TASK BRIEF:
Drop the images, then output the listing exactly.
= Beginning of Section =
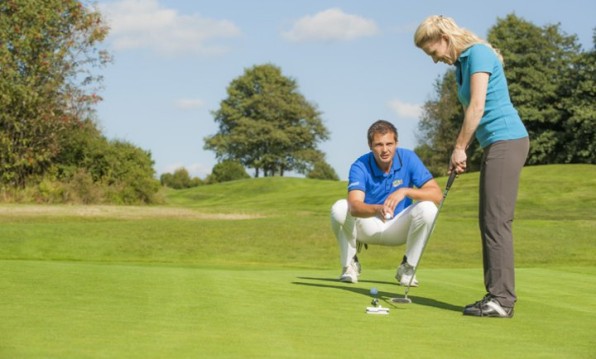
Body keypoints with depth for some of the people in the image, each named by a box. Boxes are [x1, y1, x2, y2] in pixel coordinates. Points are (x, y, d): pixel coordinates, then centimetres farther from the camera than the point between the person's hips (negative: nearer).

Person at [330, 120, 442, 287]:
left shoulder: (408, 158, -16)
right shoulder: (360, 166, -20)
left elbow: (437, 194, -21)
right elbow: (354, 206, -37)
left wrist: (405, 191, -36)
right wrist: (377, 209, -58)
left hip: (398, 228, 1)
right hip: (368, 226, -1)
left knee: (428, 209, -28)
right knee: (339, 209, -29)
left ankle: (408, 267, -8)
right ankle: (349, 264, -5)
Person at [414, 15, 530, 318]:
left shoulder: (479, 54, -11)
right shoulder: (462, 65, 18)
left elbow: (477, 107, -17)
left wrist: (460, 148, -9)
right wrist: (459, 151, 10)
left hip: (506, 142, -10)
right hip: (495, 145, 10)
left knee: (496, 220, -11)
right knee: (489, 221, 9)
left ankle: (502, 299, -10)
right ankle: (496, 296, 11)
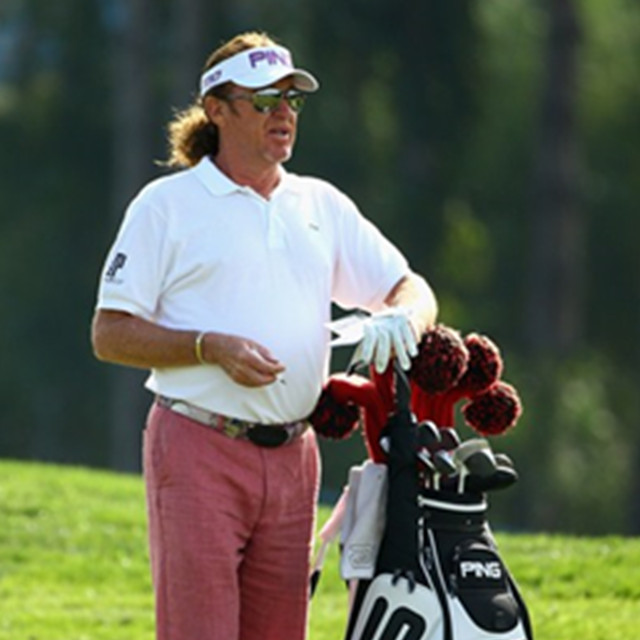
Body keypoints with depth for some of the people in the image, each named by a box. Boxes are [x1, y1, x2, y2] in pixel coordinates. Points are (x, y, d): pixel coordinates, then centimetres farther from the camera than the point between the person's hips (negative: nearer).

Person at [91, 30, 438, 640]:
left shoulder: (323, 205, 16)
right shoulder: (167, 205, 1)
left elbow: (410, 289, 17)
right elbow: (109, 334, -3)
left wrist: (399, 318, -8)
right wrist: (211, 348, -17)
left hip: (291, 453, 5)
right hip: (198, 449, -5)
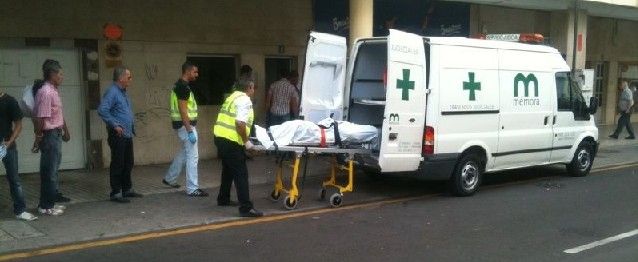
= End of Section =
SOLUTION:
Body keypoints with depth for some of the people in the image, each named by a box. Boxes are [x1, y1, x2, y2] in pixel coordinates. Points are (x, y, d): pixel coordinates, then centimetres farther from the camera than the point between the person's hips (negative: nearer).

Person at [330, 120, 442, 287]:
left shoulder: (408, 158, -16)
right shoulder: (360, 166, -20)
left elbow: (437, 194, -21)
right elbow: (354, 206, -37)
left wrist: (405, 191, -36)
right wrist: (377, 209, -58)
left hip: (398, 228, 1)
right hip: (368, 226, -1)
left knee: (428, 209, -28)
right knee: (339, 209, -29)
left ankle: (408, 267, -8)
right ankle: (349, 264, -5)
Person at [414, 15, 530, 318]:
left shoulder: (479, 54, -11)
right shoulder: (462, 65, 18)
left elbow: (477, 107, -17)
left wrist: (460, 148, -9)
right wrist: (459, 151, 10)
left hip: (506, 142, -10)
right hip: (495, 145, 10)
left knee: (496, 220, -11)
right knee: (489, 221, 9)
left ankle: (502, 299, -10)
right ankle: (496, 296, 11)
Body keypoints with depth for some of the people in the image, each named by a box. Boxes are [x1, y1, x2, y2] in pixel coordinates. Points are (x, y, d): pixel coordinates, then centimetres farther from the camera than the point between the person's hips (negative: nearer).

Person at [91, 30, 438, 640]:
left shoulder: (323, 205, 16)
right shoulder: (167, 205, 1)
left elbow: (410, 289, 17)
right elbow: (109, 334, -3)
left wrist: (399, 318, -8)
right wrist: (211, 348, -17)
left hip: (291, 453, 5)
right hip: (198, 449, -5)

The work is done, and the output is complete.